Ali El Khencheli est considéré aujourd’hui comme le plus grand ghannaï (chanteur), mou’allif (compositeur) et abendaïri (percussionniste) chaouïa. Il compte dans son entourage beaucoup de mélomanes et est encore très sollicité pour l’animation des fêtes privées. Il est le dernier détenteur d’un style de chant aujourd’hui disparu. À l’écouter chanter Ma lebestek…, il nous semble traverser, en quelques minutes, deux mille ans d’histoire. Presque récités, obéissant juste à l’inflexion naturelle des mots, les quelques vers de cette chanson expriment la rigueur du climat auressien et le mode de vie austère de cette région.
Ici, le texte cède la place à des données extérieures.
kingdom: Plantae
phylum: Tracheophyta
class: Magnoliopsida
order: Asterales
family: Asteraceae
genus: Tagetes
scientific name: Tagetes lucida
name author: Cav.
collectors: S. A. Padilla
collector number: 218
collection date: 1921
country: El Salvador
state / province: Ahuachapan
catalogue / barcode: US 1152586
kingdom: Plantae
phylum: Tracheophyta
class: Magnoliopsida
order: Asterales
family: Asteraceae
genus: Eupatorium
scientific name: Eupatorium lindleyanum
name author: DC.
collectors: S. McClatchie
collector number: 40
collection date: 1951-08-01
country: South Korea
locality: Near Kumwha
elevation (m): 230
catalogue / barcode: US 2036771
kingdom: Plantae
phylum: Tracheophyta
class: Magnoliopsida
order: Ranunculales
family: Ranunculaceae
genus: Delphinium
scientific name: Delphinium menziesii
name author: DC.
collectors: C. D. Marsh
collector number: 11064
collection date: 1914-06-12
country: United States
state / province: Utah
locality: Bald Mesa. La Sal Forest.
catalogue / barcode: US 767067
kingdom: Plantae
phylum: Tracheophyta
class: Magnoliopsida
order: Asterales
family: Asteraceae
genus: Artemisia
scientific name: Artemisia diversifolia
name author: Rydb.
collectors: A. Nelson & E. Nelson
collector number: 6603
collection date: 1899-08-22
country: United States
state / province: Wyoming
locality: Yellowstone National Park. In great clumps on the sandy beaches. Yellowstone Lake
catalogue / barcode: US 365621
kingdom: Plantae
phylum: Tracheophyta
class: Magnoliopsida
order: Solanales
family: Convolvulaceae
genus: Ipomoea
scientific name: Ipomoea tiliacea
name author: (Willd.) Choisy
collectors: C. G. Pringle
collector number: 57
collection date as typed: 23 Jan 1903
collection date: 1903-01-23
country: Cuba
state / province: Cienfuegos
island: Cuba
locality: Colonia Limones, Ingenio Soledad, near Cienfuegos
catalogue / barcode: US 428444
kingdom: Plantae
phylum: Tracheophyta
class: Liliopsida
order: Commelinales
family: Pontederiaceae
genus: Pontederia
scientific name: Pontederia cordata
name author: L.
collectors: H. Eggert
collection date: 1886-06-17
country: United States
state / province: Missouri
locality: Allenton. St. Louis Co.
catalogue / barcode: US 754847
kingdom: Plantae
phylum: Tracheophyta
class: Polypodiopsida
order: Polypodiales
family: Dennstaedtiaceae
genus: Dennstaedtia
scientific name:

Même quand il s’agit de chants amoureux, le charme de cette musique réside dans sa sobriété. Selon Cheikh Ali, aucune “ luxuriance ” d’interprétation ne doit affaiblir une métrique affirmée, une tessiture vocale définie et une diction courte et régulière des vers.
La voix de fausset qu’il utilise traduit, chez les Chaouïas, le sentiment de puissance et la recherche des limites. La puissance vocale est recherchée pour l’équilibre dynamique des sons produits par les gasbat (flûtes) et l’abendair (tambour sur cadre). Quant à la voix de fausset, elle impose au chanteur un dénuement de fioritures pour la mélodie et une limite du registre des hautes fréquences. Cette voix, qui frôle parfois la douleur, ne permet pas, selon les Chaouïas, les extravagances et l’efféminement de la musique citadine.
Dans la chanson berbère chaouïa, la recherche du travestissement vocal (chanteur homme-voix de fausset) avantage largement les chanteurs masculins. Les femmes, à l’exception actuellement de Beggar Hada et de El Baïdia, se sont surtout consacrées à la danse.